Arkansas banks see 25% jump in first quarter net income, post growth in assets and loans

by Kim Souza ([email protected]) 126 views 

The 104 banks in Arkansas posted cumulative net income of $248 million in the first quarter, up 25% compared to $198 million in the same period of 2015, according to the Federal Deposit Insurance Corporation (FDIC).

The net income growth was brighter than that reported on the national scene as banks heavily involved in energy loans in Texas, Oklahoma and North Dakota reported higher than usual losses in the quarter.

“The U.S. banking industry reported mixed results for the first quarter. By many measures, the industry had a positive quarter. However, noncurrent loans to the oil and gas industry rose sharply and net interest margins remained low by historical standards,” said FDIC Chairman Martin Gruenberg.

He said the first quarter results reflect an evolving economic environment, and despite higher revenue and expanded loan activity, margins remain compressed in many markets which is hindering profitability.

Consolidation in the financial sector continues to reduce the number of active bank filings amid ongoing charter consolidations through mergers and acquisitions. There were three less Arkansas banks in the first quarter than a year ago and 14 fewer than two years ago.

The Arkansas banks also reported steady growth in total assets compared to a year ago. There were $78.372 billion in assets spread among the 104 banks, up 14.2% from the $68.613 billion in assets reported a year ago. The banks also made more loans and handled more deposits than in the previous two years.

Loans held at the end of the first quarter totaled $51.517 billion, up 14.42% from a year ago. Deposits rose 12.69% to $63.63 billion in the first quarter amid higher consumer savings rates and businesses sitting on cash.

While Arkansas banks grew assets, they also helped their balance sheets by shedding more repossessed property held on their books as “other real estate owned.” The banks had $293 million in foreclosures real estate on their books at the end for the first quarter, $90 million less than they held a year ago.

At the same time the banks saw their net loan losses improve a bit from a year ago as fewer borrowers were delinquent and lapsing into foreclosure. The state banking sector had nonperforming assets equal to 1.12% of their total loans, down from 1.4% a year ago. Charge-offs were flat year-over-year.

The net interest margin for the sector in the first quarter widened a bit to 3.95%, from 3.91% a year ago, but is down from 4.01% two years ago.

Arkansas banks employed 20,226 workers in the quarter, compared to 18,992 in year-ago period despite the fewer number of banks. Bankers have told Talk Business & Politics they have added staff in the past two years to handle more responsibilities and paperwork related to increased federal regulatory requirements.

Regulations are costing U.S. community banks an estimated $4.5 billion annually, or 22% of their net income, noted a report conducted in late 2015 in conjunction with the Federal Reserve Bank of St.
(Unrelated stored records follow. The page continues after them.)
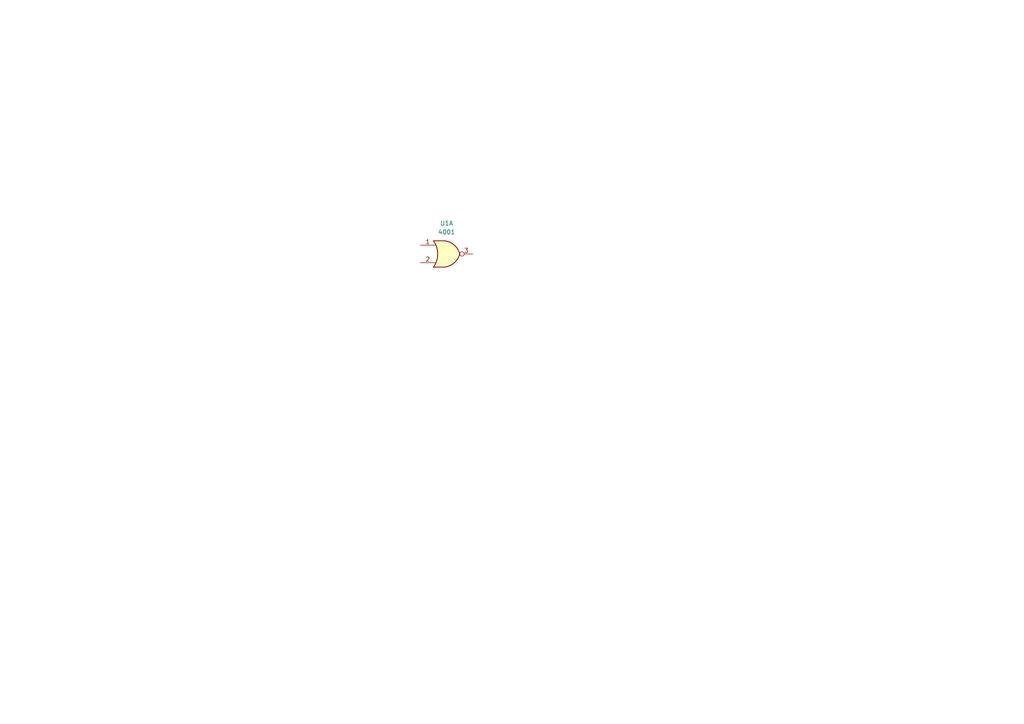
<source format=kicad_sch>
(kicad_sch
	(version 20231120)
	(generator "eeschema")
	(generator_version "8.0")
	(uuid "83ed4d11-6a43-4272-9e6f-0f34997cb1e7")
	(paper "A4")
	
	(symbol
		(lib_id "4xxx:4001")
		(at 129.54 73.66 0)
		(unit 1)
		(exclude_from_sim no)
		(in_bom yes)
		(on_board yes)
		(dnp no)
		(fields_autoplaced yes)
		(uuid "372054b7-1c4b-41cf-953a-3b46d803754a")
		(property "Reference" "U1"
			(at 129.54 64.77 0)
			(effects
				(font
					(size 1.27 1.27)
				)
			)
		)
		(property "Value" "4001"
			(at 129.54 67.31 0)
			(effects
				(font
					(size 1.27 1.27)
				)
			)
		)
		(property "Footprint" ""
			(at 129.54 73.66 0)
			(effects
				(font
					(size 1.27 1.27)
				)
				(hide yes)
			)
		)
		(property "Datasheet" "http://www.intersil.com/content/dam/Intersil/documents/cd40/cd4000bms-01bms-02bms-25bms.pdf"
			(at 129.54 73.66 0)
			(effects
				(font
					(size 1.27 1.27)
				)
				(hide yes)
			)
		)
		(property "Description" "Quad Nor 2 inputs"
			(at 129.54 73.66 0)
			(effects
				(font
					(size 1.27 1.27)
				)
				(hide yes)
			)
		)
		(pin "3"
			(uuid "1e918c08-a482-4fa8-9190-c70d03e1c0de")
		)
		(pin "2"
			(uuid "bb80e064-ea28-46d6-b9aa-c68e894937c2")
		)
		(pin "6"
			(uuid "77ecd252-a31e-4a3d-8cc6-52c4baf842c3")
		)
		(pin "4"
			(uuid "9b58c349-3ab0-4781-8881-8fe082308877")
		)
		(pin "10"
			(uuid "b15c963c-a021-403e-ae34-7250bfce6f88")
		)
		(pin "8"
			(uuid "7a0318dd-8b50-43a0-ae71-f6384aa016ab")
		)
		(pin "9"
			(uuid "cdfe186d-21a3-46a0-977d-39f4d65702f7")
		)
		(pin "11"
			(uuid "76f75f69-fe9f-4b82-8165-6eb014dbd27b")
		)
		(pin "12"
			(uuid "71014a2c-b8cd-42cf-a8a3-224e7d515547")
		)
		(pin "13"
			(uuid "f7fbf031-037e-435d-aaa8-9393db7ee6b0")
		)
		(pin "14"
			(uuid "4cdd6bd4-78c1-4d1d-948e-cca205571d50")
		)
		(pin "7"
			(uuid "fca51def-81ad-4631-a0de-779bf7a6e6ea")
		)
		(pin "1"
			(uuid "480bb2e7-59dc-4944-af9b-34b311f24105")
		)
		(pin "5"
			(uuid "187f2a79-1241-4f3a-a8b9-33e524a4389e")
		)
		(instances
			(project ""
				(path "/83ed4d11-6a43-4272-9e6f-0f34997cb1e7"
					(reference "U1")
					(unit 1)
				)
			)
		)
	)
	(sheet_instances
		(path "/"
			(page "1")
		)
	)
)

</source>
Louis and the 21st Century Community Banking survey. Last year banks reported that regulatory compliance accounted for 11% of personnel expenses, 16% of data processing expenses, 20% of legal expenses, 38% of accounting and auditing expenses, and 48% of consulting expenses.

Tim Yeager, banking and finance professor at the University of Arkansas, said banks across the state are in much better financial shape than they were before the meltdown in 2008. He said many banks have been required to increase capital equity in order to handle losses should they occur.

In the first quarter bank equity rose to $9.672 billion from $8.444 billion a year ago, and $7.494 billion in the same period of 2014. Looking at 2016, Yeager said the overall economy has some momentum behind it and banks, particularly those with loan operations in high growth areas of the state, are poised to see improved loan demand that should fuel higher earnings.

“I think banks will increase their balance sheets and book more loans this year than last. Those higher loans should drive continued profits as long as losses remain low,” he said.

The FDIC report divided the banks into those with less than $100 million in assets and those with more. There are 27 banks with assets less than $100 million and together they earned $3 million in the quarter, down from $4 million a year ago. After several quarters of shrinking the balance sheet the small banks grew assets in the first quarter to $1.788 billion, up from $1.747 billion a year ago. Loans totaled $977 million in the quarter, up from $914 million a year ago.

The small banks had $29 million in repossessed real estate on their books in the quarter, down slightly from $27 million a year ago. Total deposits held among the 27 banks was $1.523 billion in the quarter, rising from $1.473 billion a year ago.

There were 77 banks in Arkansas with assets over $100 million and those banks grew their earnings in the first quarter to $245 million, up 26.2% from the year-ago period. These banks grew their total assets to $76.584 billion, up 14.5% from the prior year. The banks made $50.54 billion in loans in the quarter, a gain of 21% from the $41.715 billion made a year ago. Deposits grew to $62.108 billion, compared to $54.987 billion in the prior year period.

Lastly the larger banks moved more than $98 million of repossessed real estate from their balance sheets in the quarter leaving them with $264 million in real estate on the books.